### [Exercise description]
According to the case summary, what did the Court of Appeal decide on the father's appeal?

___ Text under study ___

Résumé disponible en EN

Facts

The parents, both German nationals, lived together and had a child in Germany. In 2014 the mother took the child to New Zealand without the consent of the father. In 2016 the father discovered that they were in New Zealand and made an application to the German Central Authority for the return of the child under the 1980 Hague Convention. 

The Family Court, in 2017, and the High Court, in 2018, both held that the child was settled in New Zealand and that her opposition to return should be taken into account.

The father appealed to the Court of Appeal. 

Ruling

The Court of Appeal dismissed the appeal and refused to order the return of the child. 

Grounds

Settlement of the Child - Art. 12(2)

The Court of Appeal disagreed with the High Court, holding that it would be difficult for an abducting parent to demonstrate that a child is settled in her new environment in cases of concealment or subterfuge.

Objections of the Child to a Return - Art. 13(2)

The court held that the child’s views on returning to Germany were based on her misconception that the she would return to Germany alone and were also heavily influenced by the mother. 

As no exceptions to return were made out, the Court then considered whether whether the discretion to decline return was correctly exercised, assuming it had existed. 

The Court considered the delay occasioned by the appeal process. The majority recognised that this would not generally justify declining to make an order for return if no exception was established at the time of the hearing, however, the possibility of a different outcome could not be excluded where a significant change or circumstances occurring during the appeal process dictated that a return order could no longer be justified. 

The Court of Appeal said that, although the paramountcy principle does not apply, the child’s welfare and best interests must be considered and, after reviewing an updated psychologist’s report, the majority held that, while a return order should have been made in 2017, it could not overlook what had occurred in the following two years. The child was now settled in New Zealand and of an age for her views to be taken into account and so no order should be made returning her to Germany.

___ Provided material ___

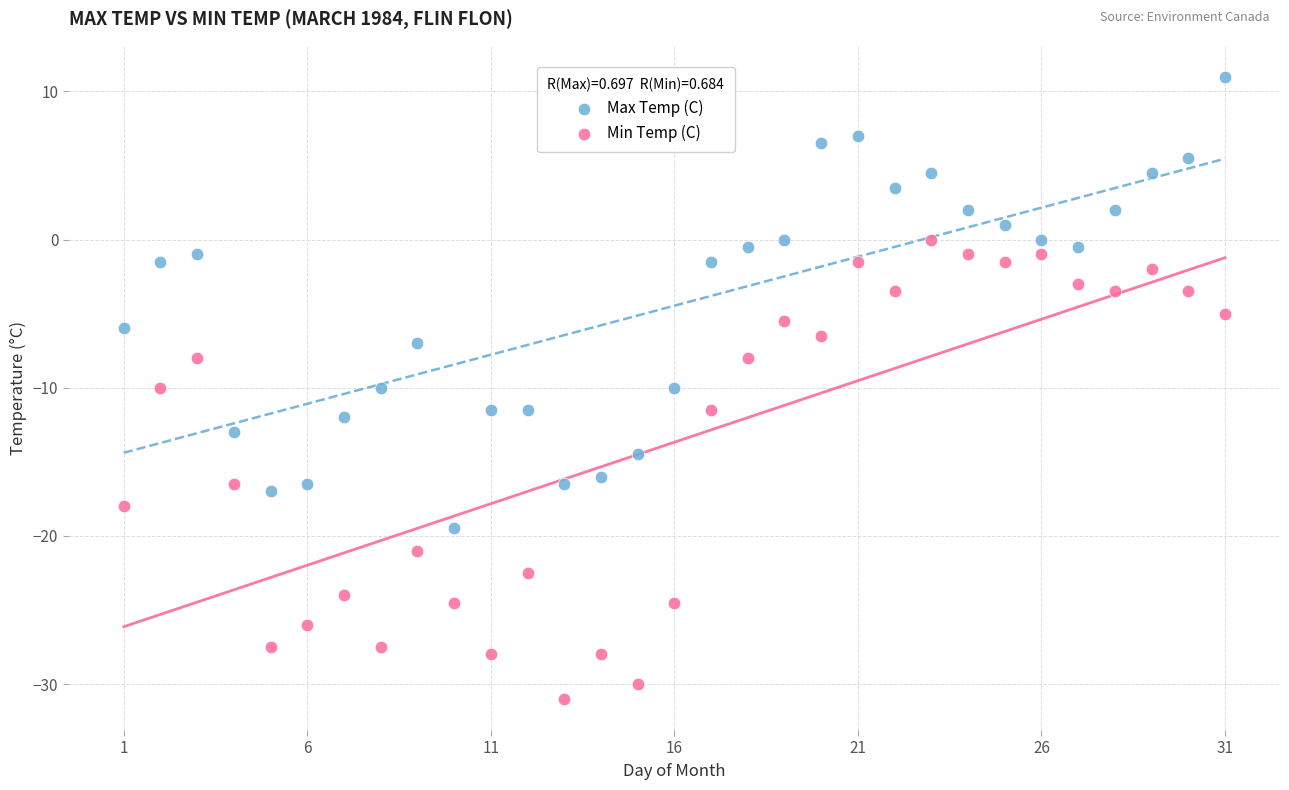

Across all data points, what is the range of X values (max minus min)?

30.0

___
___ Provided material ___

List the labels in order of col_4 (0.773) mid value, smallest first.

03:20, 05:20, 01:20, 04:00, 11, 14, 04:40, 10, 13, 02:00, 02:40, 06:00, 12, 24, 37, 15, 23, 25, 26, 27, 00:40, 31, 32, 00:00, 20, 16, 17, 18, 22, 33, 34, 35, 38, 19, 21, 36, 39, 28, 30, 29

___

### [Expected answer]
It dismissed the appeal and refused to order the return of the child.